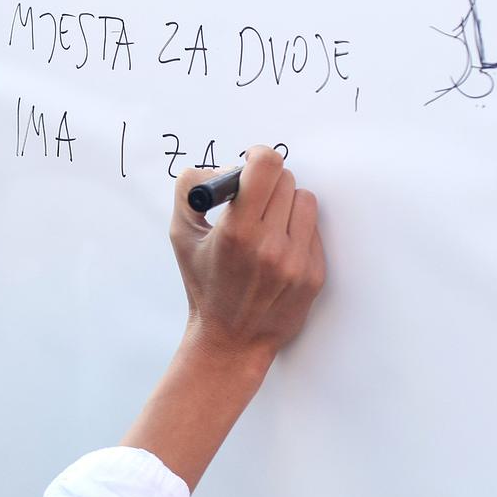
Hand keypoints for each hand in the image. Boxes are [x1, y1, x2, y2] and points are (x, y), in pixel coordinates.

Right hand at [170, 146, 326, 367]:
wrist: (231, 339)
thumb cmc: (204, 285)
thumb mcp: (180, 236)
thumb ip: (190, 191)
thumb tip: (218, 168)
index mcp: (236, 233)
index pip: (266, 168)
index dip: (258, 156)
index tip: (250, 162)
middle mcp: (270, 246)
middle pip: (285, 180)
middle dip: (266, 184)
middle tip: (251, 201)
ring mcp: (297, 261)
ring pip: (304, 200)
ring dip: (285, 205)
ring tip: (267, 225)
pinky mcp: (315, 273)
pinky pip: (314, 228)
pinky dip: (296, 230)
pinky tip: (278, 249)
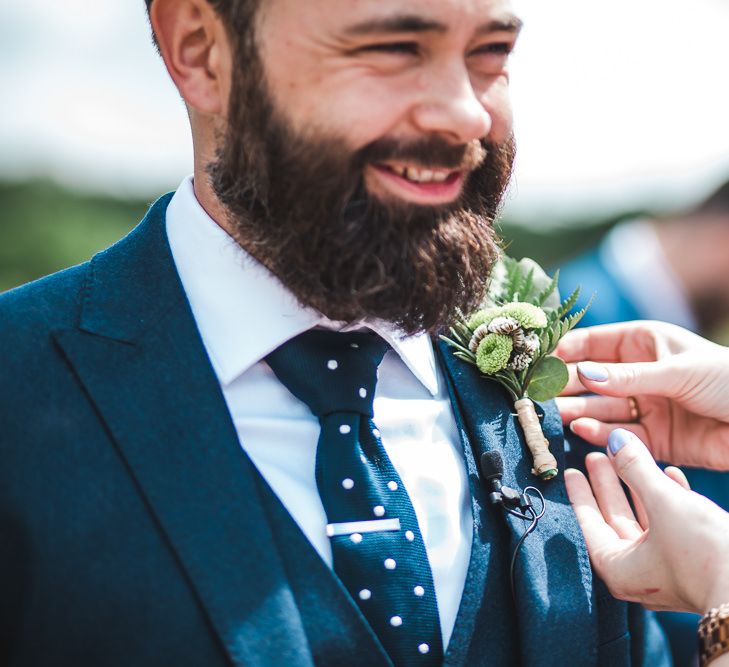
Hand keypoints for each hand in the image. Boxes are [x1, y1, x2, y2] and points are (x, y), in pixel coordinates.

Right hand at [555, 320, 728, 469]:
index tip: (542, 361)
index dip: (568, 351)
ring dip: (579, 411)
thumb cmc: (728, 380)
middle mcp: (639, 375)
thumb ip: (630, 376)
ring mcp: (645, 407)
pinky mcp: (654, 439)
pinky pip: (620, 436)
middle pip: (593, 380)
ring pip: (602, 409)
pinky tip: (583, 430)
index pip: (595, 343)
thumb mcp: (678, 370)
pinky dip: (601, 434)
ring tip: (557, 416)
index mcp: (644, 344)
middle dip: (568, 386)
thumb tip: (584, 374)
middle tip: (540, 394)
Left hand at [565, 429, 728, 614]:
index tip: (571, 472)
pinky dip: (670, 499)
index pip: (589, 525)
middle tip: (595, 457)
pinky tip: (672, 473)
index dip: (580, 495)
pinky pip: (674, 526)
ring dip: (639, 488)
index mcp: (620, 569)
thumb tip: (616, 440)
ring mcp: (669, 570)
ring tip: (629, 457)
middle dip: (607, 486)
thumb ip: (637, 469)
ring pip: (645, 521)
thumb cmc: (705, 553)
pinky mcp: (696, 563)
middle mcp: (640, 574)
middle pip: (614, 521)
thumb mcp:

▶ [WHAT THE TASK ASKS]
A single number is the answer: the number of lines in the entries that contain "ring".

▶ [OUTPUT FOR THIS TASK]
12